Einordnung in den Kontext
Themenwechsel! Scheinbar! Nach drei Sprüchen über das politische Zentrum Samaria nun ein Wort zu den beiden Heiligtümern Bet-El und Gilgal1. Die Adressaten sind nicht mehr eindeutig der Oberschicht zurechenbar ("Söhne Israels"), und statt von sozialen Vergehen wird jetzt von kultischen Dingen gesprochen. Auch die zu Grunde liegende Form ist neu und dem neuen Thema angepasst: Eine Aufforderung zur Wallfahrt (vgl. Ps 100,2.4) mit den zugehörigen Opfern wird mit geradezu beißendem Spott verfremdet.

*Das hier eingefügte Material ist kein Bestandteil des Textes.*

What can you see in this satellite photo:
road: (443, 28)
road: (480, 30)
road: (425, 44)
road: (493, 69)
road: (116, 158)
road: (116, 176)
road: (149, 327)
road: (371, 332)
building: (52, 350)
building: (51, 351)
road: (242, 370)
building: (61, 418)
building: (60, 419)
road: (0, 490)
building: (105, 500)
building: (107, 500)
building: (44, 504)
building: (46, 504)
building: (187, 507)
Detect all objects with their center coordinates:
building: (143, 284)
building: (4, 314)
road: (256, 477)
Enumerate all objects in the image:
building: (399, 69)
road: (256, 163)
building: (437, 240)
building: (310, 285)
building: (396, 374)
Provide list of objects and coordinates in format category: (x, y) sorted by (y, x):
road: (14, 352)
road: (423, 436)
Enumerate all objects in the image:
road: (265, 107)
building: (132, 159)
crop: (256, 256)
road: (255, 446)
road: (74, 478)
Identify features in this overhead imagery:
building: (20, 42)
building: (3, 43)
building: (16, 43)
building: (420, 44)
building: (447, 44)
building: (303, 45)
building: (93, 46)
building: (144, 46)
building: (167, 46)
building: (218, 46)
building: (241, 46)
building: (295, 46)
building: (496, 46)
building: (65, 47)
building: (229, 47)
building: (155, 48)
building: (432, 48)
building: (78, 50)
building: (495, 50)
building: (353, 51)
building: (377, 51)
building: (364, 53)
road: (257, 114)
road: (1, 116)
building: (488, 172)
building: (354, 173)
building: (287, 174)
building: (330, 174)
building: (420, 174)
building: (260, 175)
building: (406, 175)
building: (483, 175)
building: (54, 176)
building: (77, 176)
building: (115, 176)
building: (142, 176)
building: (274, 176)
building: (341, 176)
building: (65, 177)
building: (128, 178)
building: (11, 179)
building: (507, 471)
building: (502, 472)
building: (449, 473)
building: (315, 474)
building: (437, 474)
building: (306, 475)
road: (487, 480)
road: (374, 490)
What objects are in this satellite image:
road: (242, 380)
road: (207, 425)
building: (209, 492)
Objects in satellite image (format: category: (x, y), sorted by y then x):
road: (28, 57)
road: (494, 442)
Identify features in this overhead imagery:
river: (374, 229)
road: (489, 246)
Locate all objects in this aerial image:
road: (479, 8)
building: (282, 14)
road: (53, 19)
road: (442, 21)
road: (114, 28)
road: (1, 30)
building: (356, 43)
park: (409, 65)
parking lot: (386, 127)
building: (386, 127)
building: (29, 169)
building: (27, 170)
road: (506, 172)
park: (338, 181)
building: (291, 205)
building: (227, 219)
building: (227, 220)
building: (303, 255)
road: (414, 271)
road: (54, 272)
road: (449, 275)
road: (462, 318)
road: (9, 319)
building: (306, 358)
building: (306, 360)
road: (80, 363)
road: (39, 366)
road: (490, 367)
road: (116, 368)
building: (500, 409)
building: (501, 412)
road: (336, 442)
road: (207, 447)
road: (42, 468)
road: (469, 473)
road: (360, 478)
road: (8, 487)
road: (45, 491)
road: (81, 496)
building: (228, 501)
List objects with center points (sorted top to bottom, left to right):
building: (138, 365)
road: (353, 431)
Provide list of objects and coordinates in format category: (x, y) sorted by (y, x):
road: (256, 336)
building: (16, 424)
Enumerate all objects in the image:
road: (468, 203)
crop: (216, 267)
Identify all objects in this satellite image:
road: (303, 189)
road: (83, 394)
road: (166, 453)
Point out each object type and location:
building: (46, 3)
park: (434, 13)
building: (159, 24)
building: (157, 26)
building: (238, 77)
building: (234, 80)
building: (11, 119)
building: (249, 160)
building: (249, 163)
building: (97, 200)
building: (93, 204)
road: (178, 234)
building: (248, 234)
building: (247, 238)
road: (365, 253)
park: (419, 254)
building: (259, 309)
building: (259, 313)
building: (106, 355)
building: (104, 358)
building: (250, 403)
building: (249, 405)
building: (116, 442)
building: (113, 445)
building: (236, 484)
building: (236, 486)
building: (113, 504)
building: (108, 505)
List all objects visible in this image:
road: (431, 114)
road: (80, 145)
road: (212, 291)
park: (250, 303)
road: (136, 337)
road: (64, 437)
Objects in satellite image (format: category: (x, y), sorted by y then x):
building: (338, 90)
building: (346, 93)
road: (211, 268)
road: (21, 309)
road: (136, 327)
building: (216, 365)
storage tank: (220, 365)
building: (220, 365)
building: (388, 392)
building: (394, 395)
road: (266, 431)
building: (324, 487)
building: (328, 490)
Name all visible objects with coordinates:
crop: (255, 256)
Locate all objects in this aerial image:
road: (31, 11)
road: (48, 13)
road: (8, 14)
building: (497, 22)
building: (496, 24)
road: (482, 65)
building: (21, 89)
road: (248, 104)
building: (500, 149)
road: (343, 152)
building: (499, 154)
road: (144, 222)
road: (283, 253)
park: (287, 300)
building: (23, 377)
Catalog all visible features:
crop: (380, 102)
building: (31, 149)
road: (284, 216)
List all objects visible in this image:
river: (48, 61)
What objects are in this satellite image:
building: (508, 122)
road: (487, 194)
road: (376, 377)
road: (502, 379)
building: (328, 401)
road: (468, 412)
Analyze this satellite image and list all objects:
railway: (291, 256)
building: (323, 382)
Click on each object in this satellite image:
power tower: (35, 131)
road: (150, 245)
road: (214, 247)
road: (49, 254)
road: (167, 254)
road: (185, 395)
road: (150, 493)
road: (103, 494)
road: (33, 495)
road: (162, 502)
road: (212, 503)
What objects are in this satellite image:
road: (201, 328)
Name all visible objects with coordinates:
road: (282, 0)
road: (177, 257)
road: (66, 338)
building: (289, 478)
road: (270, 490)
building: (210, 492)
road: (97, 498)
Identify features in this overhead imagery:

So ganz neu ist das Thema jedoch bei näherem Zusehen nicht. Der Kult klang bereits in Vers 8 der Israelstrophe an (s. Auslegung zu Am 2,6-16). Konnte man dort die Formulierung "im Haus ihres Gottes" als versteckte Anspielung auf den Ort Bet-El (zu deutsch: "Haus Gottes") verstehen, spielte Kapitel 3 das Thema Bet-El ausdrücklich in V 14 ein. Es scheint bewusst ein innerer Zusammenhang hergestellt zu werden zwischen Samaria und Bet-El, zwischen weltlichem Treiben und kultischem Tun. Die Fortsetzung erhärtet die Vemutung. Der vom Thema Rechtskritik beherrschte Abschnitt Am 5,1-17 beinhaltet mit VV 4-6 ebenfalls eine Passage, die von Bet-El - und sogar auch von Gilgal - spricht. Die Verse 21-27 beschließen das Kapitel 5 mit einem ausdrücklich dem Kult gewidmeten Text - diesmal ohne Ortsangabe. Schließlich bildet der um Bet-El kreisende sog. Fremdbericht Am 7,10-17 das Zentrum, um das herum der Visionszyklus 7,1-8; 8,1-2 und 9,1-4 angeordnet ist. Alle diese Stellen ergeben im Endtext des Amosbuches einen inneren Zusammenhang und interpretieren sich gegenseitig. Wenn auch verfremdet, gehört sogar noch Am 8,13-14 hierhin, wenn wiederum Samaria mit ausgewiesenen Kultorten zusammen genannnt wird; hier treten allerdings an die Stelle Bet-Els die Orte Dan und Beerscheba (zur Begründung s. die Auslegung zu Am 8,4-14).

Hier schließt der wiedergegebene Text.